Forklift driver wins Handy Andy court battle against DHL
The man was fired due to incapacity related to an accident on the job
A forklift driver who suffered an injury on the job when Handy Andy sprayed into his eyes has won a five-year legal battle to get his job back.
Thabo Serakala, from Johannesburg, will be reinstated and also receive more than R300,000 in back pay.
Serakala was dismissed from his job in October 2014.
He was employed by global logistics company DHL, and was fired due to incapacity related to his health.
According to court papers, Serakala, who was employed as a forklift driver by DHL, was involved in an accident while performing his duties in December 2013/January 2014.
“Whilst packing pallets of Handy Andy at work, a bottle dislodged and fell on him. The Handy Andy sprayed in his eyes. He reported the incident to his supervisor and thereafter consulted with his private doctor,” reads the court judgment.

Brief a.
List every proper name (of a person, company, product, or place) that appears in the forklift driver article, each only once.
The article and the rows below have nothing to do with each other.

The data.

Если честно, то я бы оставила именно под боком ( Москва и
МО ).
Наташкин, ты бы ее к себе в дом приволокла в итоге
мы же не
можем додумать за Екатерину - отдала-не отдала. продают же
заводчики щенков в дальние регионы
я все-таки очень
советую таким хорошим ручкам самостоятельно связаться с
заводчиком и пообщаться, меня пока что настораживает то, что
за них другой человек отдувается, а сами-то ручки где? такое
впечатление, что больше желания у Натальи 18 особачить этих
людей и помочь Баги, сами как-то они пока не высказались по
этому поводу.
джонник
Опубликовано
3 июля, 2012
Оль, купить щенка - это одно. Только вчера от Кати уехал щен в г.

Brief b.
Copy out all the rows word for word, keeping every line as it is.

Answer section a.
Handy Andy, DHL, Thabo Serakala, Johannesburg

Answer section b.
Если честно, то я бы оставила именно под боком ( Москва и
МО ).
Наташкин, ты бы ее к себе в дом приволокла в итоге
мы же не
можем додумать за Екатерину - отдала-не отдала. продают же
заводчики щенков в дальние регионы
я все-таки очень
советую таким хорошим ручкам самостоятельно связаться с
заводчиком и пообщаться, меня пока что настораживает то, что
за них другой человек отдувается, а сами-то ручки где? такое
впечатление, что больше желания у Натальи 18 особачить этих
людей и помочь Баги, сами как-то они пока не высказались по
этому поводу.
джонник
Опубликовано
3 июля, 2012
Оль, купить щенка - это одно. Только вчера от Кати уехал щен в г.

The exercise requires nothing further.